Local woman wins big on The Price Is Right
Like many people in America, “come on down” is a phrase that Maggie Hagan grew up with.
But, like most Americans, she never thought the phrasing would include her name.
Better yet, she never thought she’d win the Showcase Showdown on the Price Is Right, the iconic American gameshow that is arguably this country’s most successful and perhaps most famous.
But check out the March 12 showing of the gameshow on cbs.com and you’ll see Maggie do both. (And if you do, you’ll see her referred to as “Margaret” throughout because she said the show must go by legal names, though she’s gone by “Maggie” her whole life.)
It’s the culmination of a dream—but probably more of a dream for her “Nan,” Ann Beckham, her great-aunt who seemed like a grandmother to her.
Beckham took care of Maggie growing up on any day her parents, Daryl and Jill Hagan, needed help, which was often because they both worked. And during those days of old, there was one activity Maggie and her Nan, who has now passed away, partook in religiously: They watched The Price Is Right.
“She was the real fan,” Maggie, 30, said. “I just loved it because she loved it.”
Beckham loved it so much that on one of her birthdays, her family threw a Price Is Right-themed party. Maggie said they even built a Plinko board for her.

So, when Maggie got invited to accompany her father, a former principal of Holy Name School and now the director of the Institute for the Transformation of Catholic Education at the Catholic University of America, on a two-day business trip to Los Angeles, she said getting a ticket to the gameshow was a top priority. A month before the trip, Maggie went to the TPIR website and got hers.
She said the first day of the trip, she and her father toured some studios, and the second day—the day of the TPIR showing she had a ticket to—she was on her own and did some sightseeing. As the time for the taping drew near, Maggie got stuck in traffic and called her mother, Jill, telling her maybe she wouldn’t go to the show. Her mother’s response: No, you got to go. Nan would want you there.
At the Jan. 22 taping, Maggie was one of the first four called down to be a contestant. She was “excited and overwhelmed” as she was first called down to be a contestant and said she couldn’t hear her name called because of how loud the studio was. There was a group of “Ryans”—people named Ryan who gathered from all over—in front of her and they were a bit raucous. She only knew she’d been called because her name was held up on a big cue card, she said.
As the show wore on, Maggie didn’t move from her contestant spot. All the while, her anxiety grew, causing her to forget some parts of the show, she said.
It was made worse by a fear that her time was running out.
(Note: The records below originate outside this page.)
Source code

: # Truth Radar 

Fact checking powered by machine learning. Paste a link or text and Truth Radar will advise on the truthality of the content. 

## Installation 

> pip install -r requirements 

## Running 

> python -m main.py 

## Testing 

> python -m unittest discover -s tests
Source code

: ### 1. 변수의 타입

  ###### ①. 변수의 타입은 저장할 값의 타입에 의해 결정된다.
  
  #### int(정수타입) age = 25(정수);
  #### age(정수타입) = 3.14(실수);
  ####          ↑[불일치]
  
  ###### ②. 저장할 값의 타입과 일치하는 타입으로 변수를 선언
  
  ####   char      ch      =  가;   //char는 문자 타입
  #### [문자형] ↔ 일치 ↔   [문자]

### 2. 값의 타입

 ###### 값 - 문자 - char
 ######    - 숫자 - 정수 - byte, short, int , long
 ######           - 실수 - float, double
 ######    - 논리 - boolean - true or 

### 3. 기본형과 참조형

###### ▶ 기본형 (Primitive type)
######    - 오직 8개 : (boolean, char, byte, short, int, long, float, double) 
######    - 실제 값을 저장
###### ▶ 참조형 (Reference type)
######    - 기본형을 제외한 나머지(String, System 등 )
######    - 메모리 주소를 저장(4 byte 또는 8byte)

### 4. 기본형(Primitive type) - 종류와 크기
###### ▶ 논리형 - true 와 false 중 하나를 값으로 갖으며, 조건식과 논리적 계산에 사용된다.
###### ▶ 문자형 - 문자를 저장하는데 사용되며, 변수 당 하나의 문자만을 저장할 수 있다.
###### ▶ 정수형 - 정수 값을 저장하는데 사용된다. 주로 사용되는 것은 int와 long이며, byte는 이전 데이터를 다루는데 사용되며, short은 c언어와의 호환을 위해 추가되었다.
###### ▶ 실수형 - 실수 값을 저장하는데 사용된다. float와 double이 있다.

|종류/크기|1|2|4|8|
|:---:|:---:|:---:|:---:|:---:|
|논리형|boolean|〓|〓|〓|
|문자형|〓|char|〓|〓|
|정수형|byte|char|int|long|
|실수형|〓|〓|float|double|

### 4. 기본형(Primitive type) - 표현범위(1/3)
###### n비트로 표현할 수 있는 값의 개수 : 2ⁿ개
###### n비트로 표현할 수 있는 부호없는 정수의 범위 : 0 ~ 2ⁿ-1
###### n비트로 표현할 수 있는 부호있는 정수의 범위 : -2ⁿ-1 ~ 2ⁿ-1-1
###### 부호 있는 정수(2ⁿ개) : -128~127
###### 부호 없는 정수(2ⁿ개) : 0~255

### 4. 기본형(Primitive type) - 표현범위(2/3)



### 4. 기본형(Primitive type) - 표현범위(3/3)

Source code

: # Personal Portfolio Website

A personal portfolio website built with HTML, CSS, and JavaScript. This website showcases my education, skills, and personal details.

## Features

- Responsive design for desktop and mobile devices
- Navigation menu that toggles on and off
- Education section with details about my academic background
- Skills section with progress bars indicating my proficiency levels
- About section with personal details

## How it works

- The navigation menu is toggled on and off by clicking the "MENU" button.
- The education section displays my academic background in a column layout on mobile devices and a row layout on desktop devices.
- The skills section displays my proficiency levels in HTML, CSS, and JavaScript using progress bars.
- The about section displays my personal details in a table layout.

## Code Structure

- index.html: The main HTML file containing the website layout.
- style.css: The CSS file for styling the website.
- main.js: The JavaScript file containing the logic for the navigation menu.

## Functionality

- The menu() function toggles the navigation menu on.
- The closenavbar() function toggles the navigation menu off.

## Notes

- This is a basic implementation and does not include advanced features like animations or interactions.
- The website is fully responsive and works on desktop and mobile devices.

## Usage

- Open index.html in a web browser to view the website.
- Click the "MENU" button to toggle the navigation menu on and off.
As a longtime fan who’d watched hundreds of episodes, she said she was not always so forgiving to those who were called up at the very beginning of the show and never won a bid. As the last bid came around, she was on the verge of becoming one of them.
But on the last bid, she won, guessing $701—the old $1 more than another contestant’s bid—on a chaise lounge and Kyndle priced at $770 and proceeded on to the pricing game, where Maggie had the chance to win either an SUV or a dishwasher. She got the dishwasher.
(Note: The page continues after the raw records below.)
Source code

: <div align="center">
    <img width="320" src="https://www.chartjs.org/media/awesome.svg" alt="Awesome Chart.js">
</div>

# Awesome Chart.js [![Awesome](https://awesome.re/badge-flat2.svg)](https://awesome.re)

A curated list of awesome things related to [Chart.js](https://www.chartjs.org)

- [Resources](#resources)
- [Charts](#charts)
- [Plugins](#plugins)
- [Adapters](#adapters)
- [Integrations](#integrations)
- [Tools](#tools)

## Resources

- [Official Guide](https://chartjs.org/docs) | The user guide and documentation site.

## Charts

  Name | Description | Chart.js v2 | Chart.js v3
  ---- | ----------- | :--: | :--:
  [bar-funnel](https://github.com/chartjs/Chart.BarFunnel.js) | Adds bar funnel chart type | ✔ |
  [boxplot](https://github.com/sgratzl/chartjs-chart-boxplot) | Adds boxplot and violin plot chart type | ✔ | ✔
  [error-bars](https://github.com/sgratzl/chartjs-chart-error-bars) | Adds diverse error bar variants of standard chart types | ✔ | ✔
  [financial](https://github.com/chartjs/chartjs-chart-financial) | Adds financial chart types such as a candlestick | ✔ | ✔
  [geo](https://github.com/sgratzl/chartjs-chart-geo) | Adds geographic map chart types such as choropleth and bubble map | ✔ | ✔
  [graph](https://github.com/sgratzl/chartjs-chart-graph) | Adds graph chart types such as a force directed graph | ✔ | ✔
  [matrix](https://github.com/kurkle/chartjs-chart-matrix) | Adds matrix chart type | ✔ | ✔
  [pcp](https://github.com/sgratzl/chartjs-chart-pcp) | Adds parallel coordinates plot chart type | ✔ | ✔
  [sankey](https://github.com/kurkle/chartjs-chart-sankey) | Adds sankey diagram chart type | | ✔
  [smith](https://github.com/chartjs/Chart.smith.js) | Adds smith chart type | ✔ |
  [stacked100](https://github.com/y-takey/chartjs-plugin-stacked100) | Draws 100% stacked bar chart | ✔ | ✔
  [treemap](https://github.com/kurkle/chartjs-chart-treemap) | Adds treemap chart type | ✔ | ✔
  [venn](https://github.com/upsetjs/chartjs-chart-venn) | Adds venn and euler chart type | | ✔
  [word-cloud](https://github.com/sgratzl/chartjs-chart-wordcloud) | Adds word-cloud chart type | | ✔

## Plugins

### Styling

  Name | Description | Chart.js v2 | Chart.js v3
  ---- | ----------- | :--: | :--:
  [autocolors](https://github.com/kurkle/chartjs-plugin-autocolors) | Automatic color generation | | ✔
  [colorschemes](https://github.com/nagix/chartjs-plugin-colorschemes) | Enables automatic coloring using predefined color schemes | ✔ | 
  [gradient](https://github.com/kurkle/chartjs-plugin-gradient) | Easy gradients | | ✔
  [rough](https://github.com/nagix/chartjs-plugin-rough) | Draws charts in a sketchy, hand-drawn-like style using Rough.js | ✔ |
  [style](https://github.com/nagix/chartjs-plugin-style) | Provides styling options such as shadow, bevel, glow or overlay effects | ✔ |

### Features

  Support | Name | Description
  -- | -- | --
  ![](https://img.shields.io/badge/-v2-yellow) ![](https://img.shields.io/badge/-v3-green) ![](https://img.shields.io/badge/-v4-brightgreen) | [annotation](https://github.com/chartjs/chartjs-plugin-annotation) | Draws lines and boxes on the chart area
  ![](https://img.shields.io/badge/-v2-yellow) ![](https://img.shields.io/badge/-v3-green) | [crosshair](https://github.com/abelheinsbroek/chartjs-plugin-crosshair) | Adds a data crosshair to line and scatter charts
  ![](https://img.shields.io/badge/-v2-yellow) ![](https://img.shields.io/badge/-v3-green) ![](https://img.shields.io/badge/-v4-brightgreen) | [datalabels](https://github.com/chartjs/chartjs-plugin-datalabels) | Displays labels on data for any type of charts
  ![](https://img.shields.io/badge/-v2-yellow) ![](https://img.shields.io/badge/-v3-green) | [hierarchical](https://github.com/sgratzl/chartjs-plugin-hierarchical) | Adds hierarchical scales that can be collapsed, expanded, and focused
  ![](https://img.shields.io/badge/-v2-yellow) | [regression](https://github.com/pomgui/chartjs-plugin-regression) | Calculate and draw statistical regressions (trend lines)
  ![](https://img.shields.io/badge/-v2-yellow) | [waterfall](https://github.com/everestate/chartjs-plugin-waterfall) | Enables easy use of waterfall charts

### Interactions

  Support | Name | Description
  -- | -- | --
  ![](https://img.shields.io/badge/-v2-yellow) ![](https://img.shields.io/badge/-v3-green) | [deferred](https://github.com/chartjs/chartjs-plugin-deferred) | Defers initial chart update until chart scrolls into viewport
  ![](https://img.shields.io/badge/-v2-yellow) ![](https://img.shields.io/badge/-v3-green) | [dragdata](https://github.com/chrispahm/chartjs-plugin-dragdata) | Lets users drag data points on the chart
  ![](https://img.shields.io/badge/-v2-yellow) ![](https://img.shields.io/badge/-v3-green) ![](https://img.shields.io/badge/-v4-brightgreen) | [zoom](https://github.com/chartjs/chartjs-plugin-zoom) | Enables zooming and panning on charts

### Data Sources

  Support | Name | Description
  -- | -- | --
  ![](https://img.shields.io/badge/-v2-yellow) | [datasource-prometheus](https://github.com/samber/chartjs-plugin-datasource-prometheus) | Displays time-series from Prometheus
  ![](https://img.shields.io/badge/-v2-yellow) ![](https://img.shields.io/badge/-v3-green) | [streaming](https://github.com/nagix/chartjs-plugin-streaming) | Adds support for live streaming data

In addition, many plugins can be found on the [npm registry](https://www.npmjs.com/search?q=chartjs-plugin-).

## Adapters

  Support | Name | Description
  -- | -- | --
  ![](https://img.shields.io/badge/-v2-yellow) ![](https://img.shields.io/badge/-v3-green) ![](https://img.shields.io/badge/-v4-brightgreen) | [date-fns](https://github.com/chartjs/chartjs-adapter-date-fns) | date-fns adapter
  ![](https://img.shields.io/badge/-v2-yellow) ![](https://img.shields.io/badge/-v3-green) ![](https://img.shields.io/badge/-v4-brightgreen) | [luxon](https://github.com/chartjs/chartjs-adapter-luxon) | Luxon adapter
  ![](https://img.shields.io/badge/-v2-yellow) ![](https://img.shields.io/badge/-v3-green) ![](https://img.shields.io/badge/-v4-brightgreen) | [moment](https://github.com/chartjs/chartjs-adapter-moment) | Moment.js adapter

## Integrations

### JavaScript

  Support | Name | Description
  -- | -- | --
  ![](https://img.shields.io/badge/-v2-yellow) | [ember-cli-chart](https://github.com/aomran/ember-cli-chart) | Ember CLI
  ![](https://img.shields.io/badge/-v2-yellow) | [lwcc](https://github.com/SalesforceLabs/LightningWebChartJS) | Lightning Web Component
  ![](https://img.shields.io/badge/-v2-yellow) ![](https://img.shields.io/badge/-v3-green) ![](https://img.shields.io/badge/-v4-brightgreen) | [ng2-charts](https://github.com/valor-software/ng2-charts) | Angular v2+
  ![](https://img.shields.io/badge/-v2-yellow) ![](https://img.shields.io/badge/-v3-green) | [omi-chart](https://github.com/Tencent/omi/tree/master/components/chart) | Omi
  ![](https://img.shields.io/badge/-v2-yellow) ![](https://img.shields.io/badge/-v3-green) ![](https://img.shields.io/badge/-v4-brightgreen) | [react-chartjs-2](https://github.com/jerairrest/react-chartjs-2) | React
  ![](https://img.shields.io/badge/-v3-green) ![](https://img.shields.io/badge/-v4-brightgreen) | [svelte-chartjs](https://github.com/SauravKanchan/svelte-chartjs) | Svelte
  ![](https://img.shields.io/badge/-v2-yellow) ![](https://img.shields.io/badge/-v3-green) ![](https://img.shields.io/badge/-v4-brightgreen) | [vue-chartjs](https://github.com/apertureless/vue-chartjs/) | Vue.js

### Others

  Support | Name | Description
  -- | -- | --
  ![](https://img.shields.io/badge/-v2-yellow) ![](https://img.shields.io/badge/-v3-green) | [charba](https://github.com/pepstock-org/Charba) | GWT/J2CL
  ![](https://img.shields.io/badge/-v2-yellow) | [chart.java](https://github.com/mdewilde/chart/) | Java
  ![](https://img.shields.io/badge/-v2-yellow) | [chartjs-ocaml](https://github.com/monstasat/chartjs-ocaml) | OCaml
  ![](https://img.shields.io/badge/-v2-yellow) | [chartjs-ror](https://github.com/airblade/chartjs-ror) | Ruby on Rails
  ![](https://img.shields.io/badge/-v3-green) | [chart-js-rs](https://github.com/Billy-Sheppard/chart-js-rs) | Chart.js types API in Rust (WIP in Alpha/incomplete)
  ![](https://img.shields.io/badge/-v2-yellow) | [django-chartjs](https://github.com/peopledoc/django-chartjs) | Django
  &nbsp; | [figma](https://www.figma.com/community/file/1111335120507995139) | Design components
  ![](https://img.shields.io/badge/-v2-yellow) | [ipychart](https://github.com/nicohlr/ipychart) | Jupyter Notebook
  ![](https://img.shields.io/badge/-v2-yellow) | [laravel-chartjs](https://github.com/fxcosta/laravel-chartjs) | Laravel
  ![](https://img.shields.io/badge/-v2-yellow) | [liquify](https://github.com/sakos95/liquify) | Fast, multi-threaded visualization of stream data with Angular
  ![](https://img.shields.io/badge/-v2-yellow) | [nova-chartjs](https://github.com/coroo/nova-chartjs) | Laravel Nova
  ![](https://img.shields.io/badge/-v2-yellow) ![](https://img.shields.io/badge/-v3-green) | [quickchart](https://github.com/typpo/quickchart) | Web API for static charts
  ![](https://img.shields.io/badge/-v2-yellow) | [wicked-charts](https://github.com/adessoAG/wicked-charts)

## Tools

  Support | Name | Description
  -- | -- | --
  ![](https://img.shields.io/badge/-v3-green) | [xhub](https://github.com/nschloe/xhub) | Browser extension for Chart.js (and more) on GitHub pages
A cliffhanger moment of the show was when Maggie spun the wheel. The winner of the wheel spin is the contestant who gets closest to $1.00, or $1.00 exactly. Leading off, Maggie’s first try landed on .45. On her second spin, the needle slowed to a crawl at .50 and was just a breath from clicking over to .85, which would have busted her.
But it stuck. Her family thinks some Heavenly intervention kept the needle on .50.
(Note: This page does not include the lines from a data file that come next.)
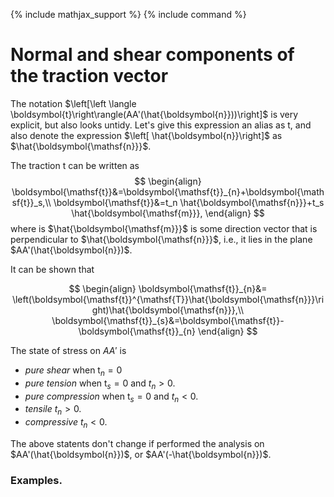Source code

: {% include mathjax_support %}
{% include command %}

# Normal and shear components of the traction vector


The notation $\left[\left
\langle \boldsymbol{t}\right\rangle(AA'(\hat{\boldsymbol{n}}))\right]$ is very explicit, but also looks untidy. Let's give this expression an alias as $\boldsymbol{\mathsf{t}}$, and also denote the expression $\left[
\hat{\boldsymbol{n}}\right]$  as $\hat{\boldsymbol{\mathsf{n}}}$.

The traction $\boldsymbol{\mathsf{t}}$ can be written as 
$$
\begin{align}
\boldsymbol{\mathsf{t}}&=\boldsymbol{\mathsf{t}}_{n}+\boldsymbol{\mathsf{t}}_s,\\
\boldsymbol{\mathsf{t}}&=t_n  \hat{\boldsymbol{\mathsf{n}}}+t_s  \hat{\boldsymbol{\mathsf{m}}},
\end{align}
$$
where is $\hat{\boldsymbol{\mathsf{m}}}$ is some direction vector that is perpendicular to $\hat{\boldsymbol{\mathsf{n}}}$, i.e., it lies in the plane $AA'(\hat{\boldsymbol{n}})$. 

It can be shown that 

$$
\begin{align}
\boldsymbol{\mathsf{t}}_{n}&=
\left(\boldsymbol{\mathsf{t}}^{\mathsf{T}}\hat{\boldsymbol{\mathsf{n}}}\right)\hat{\boldsymbol{\mathsf{n}}},\\
\boldsymbol{\mathsf{t}}_{s}&=\boldsymbol{\mathsf{t}}-\boldsymbol{\mathsf{t}}_{n}
\end{align}
$$

The state of stress on $AA'$ is 

*  _pure shear_ when $\boldsymbol{\mathsf{t}}_{n}=\boldsymbol{\mathsf{0}}$
*   _pure tension_ when $\boldsymbol{\mathsf{t}}_{s}=\boldsymbol{\mathsf{0}}$ and $t_n>0$.
*  _pure compression_ when $\boldsymbol{\mathsf{t}}_{s}=\boldsymbol{\mathsf{0}}$ and $t_n<0$.
*  _tensile_ $t_n>0$.
*  _compressive_ $t_n<0$.

The above statents don't change if performed the analysis on $AA'(\hat{\boldsymbol{n}})$, or $AA'(-\hat{\boldsymbol{n}})$. 

### Examples.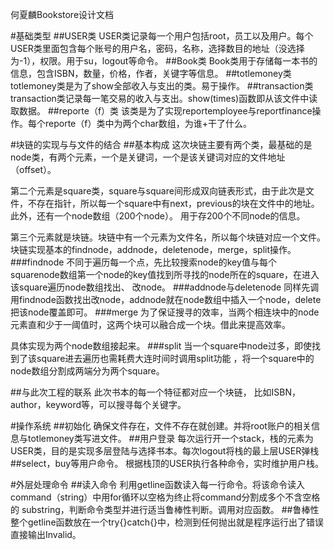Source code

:何夏麟Bookstore设计文档



#基础类型
  ##USER类
USER类记录每一个用户包括root，员工以及用户。每个USER类里面包含每个账号的用户名，密码，名称，选择数目的地址（没选择为-1），权限。用于su，logout等命令。
  ##Book类
Book类用于存储每一本书的信息，包含ISBN，数量，价格，作者，关键字等信息。
  ##totlemoney类
totlemoney类是为了show全部收入与支出的类。易于操作。
  ##transaction类
transaction类记录每一笔交易的收入与支出。show(times)函数即从该文件中读取数据。
  ##reporte（f）类
该类是为了实现reportemployee与reportfinance操作。每个reporte（f）类中为两个char数组，为谁+干了什么。

#块链的实现与与文件的结合
 ##基本构成
这次块链主要有两个类，最基础的是node类，有两个元素，一个是关键词，一个是该关键词对应的文件地址（offset）。

第二个元素是square类，square与square间形成双向链表形式，由于此次是文件，不存在指针，所以每一个square中有next，previous的块在文件中的地址。此外，还有一个node数组（200个node）。
用于存200个不同node的信息。

第三个元素就是块链。块链中有一个元素为文件名，所以每个块链对应一个文件。块链实现基本的findnode，addnode，deletenode，merge，split操作。
###findnode
不同于遍历每一个点，先比较搜索node的key值与每个squarenode数组第一个node的key值找到所寻找的node所在的square，在进入该square遍历node数组找出、
改node。
###addnode与deletenode
同样先调用findnode函数找出改node，addnode就在node数组中插入一个node，delete把该node覆盖即可。
###merge
为了保证搜寻的效率，当两个相连块中的node元素直和少于一阈值时，这两个块可以融合成一个块。借此来提高效率。

具体实现为两个node数组接起来。
###split
当一个square中node过多，即使找到了该square进去遍历也需耗费大连时间时调用split功能
，将一个square中的node数组分割成两端分为两个square。

##与此次工程的联系
此次书本的每一个特征都对应一个块链， 比如ISBN，author，keyword等，可以搜寻每个关键字。

#操作系统
##初始化
确保文件存在，文件不存在就创建。并将root账户的相关信息与totlemoney类写进文件。
##用户登录
每次运行开一个stack，栈的元素为USER类，目的是实现多层登陆与选择书本。每次logout将栈的最上层USER弹栈
##select，buy等用户命令。
根据栈顶的USER执行各种命令，实时维护用户栈。


#外层处理命令
##读入命令
利用getline函数读入每一行命令。将该命令读入command（string）中用for循环以空格为终止将command分割成多个不含空格的
substring，判断命令类型并进行适当鲁棒性判断。调用对应函数。
##鲁棒性
整个getline函数放在一个try{}catch{}中，检测到任何抛出就是程序运行出了错误直接输出Invalid。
“Everyone in my family is convinced (my Nan) stopped it,” she said.
Her .95 spin total couldn’t be beat, and Maggie continued to the Showcase Showdown. Bidding on a camera and accessories, a camping trailer and a South American trip to Brazil and Argentina, Maggie first guessed $2,500, though $25,000 was in her head, and she quickly changed it to the latter.
The total price was $27,921, a difference of $2,921, besting her opponent’s difference of $7,446.
Her total winnings on the day were $29,520, she said.
During the end-of-show celebration, Maggie, who’d gone to the taping alone, was greeted by the friend she’d made earlier in the day as she stood in line to get into the show, Dalen, who had also gone through pre-taping interviews with her and others in a small group.
She said winnings aren’t delivered until after the show airs, and there’s a strict non-disclosure so that if she’d leaked her fortune before the show aired, her prizes would have been withheld. Additionally, she said the show allows for up to a year to take trips, and she plans to go in the December/January timeframe. She’ll take her parents, though one will need to buy tickets because the prize was a trip for two.
In the end, she said the studio during the taping was just a positive experience, everyone cheering on each other with no negativity, even when a contestant lost. Host Drew Carey, also a comedian, former host of “Whose Line is it Anyway” and star of the “Drew Carey Show,” was “super nice” and came out into the crowd to chat with audience members during breaks, she said. All the producers, she said, were just so kind.
“I think they understand this can be overwhelming,” Maggie said.